The National Institutes of Health has awarded an Oklahoma Medical Research Foundation scientist $2.1 million to better understand the metabolism of T cells, a critical component of our immune system.
With the five-year grant, OMRF scientist Meng Zhao, Ph.D., will study the role mitochondria — the driver for energy and metabolism in cells — plays in T cells, one of the white blood cells of the immune system.
T cells have several functions, but primarily they guard against infection and are thought to help fight cancer.
“T cells are supposed to protect us, but sometimes they go rogue,” said Zhao, who joined OMRF’s Arthritis and Clinical Immunology Research Program in 2020 from the La Jolla Institute for Immunology. “For someone with autoimmune disease, T cells are a troublemaker. They recognize something that normally is harmless and attack it.”
Despite decades of study on T cells, research into their metabolism is relatively new, Zhao said. Recent investigations have suggested T cells’ mitochondria may have important functions beyond producing energy.
“There’s still a lot we don’t know about our immune system,” she said. “The more we understand the inner workings, including the specific roles of the mitochondria, the better we can design targeted medications.”
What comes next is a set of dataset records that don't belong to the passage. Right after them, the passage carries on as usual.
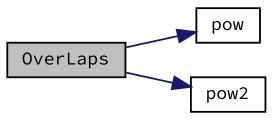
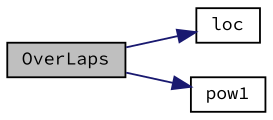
  digraph {
    fontname="Source Code Pro"
    rankdir=LR
    node [color=black fillcolor=white fontname="Source Code Pro" fontsize=10 shape=record style=filled]
    edge [color=midnightblue fontname="Source Code Pro" fontsize=10 labelfontname=Helvetica labelfontsize=10 style=solid]
    n1 [fillcolor=grey75 fontcolor=black height=0.2 label=OverLaps width=0.4]
-   n2 [height=0.2 label=pow width=0.4]
-   n3 [height=0.2 label=pow2 width=0.4]
+   n2 [height=0.2 label=loc width=0.4]
+   n3 [height=0.2 label=pow1 width=0.4]
    n1 -> n2
    n1 -> n3
  }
The grant is Zhao’s first independent funding from the NIH. It was awarded under a program for promising scientists still early in their careers, known as the Maximizing Investigators’ Research Award, or MIRA. The competitive federal program offers long-term support, the flexibility to pursue new research directions and favors bold, risk-taking science.
“Dr. Zhao’s research will provide crucial insight at a basic level in our understanding of mitochondria,” said OMRF’s chief clinical officer Judith James, M.D., Ph.D., who leads the foundation’s Arthritis and Clinical Immunology Research Program. “I’m excited to see where her research leads.”
The grant, 1R35GM147713-01, is funded by the National Institute of General Medical Sciences, part of the NIH.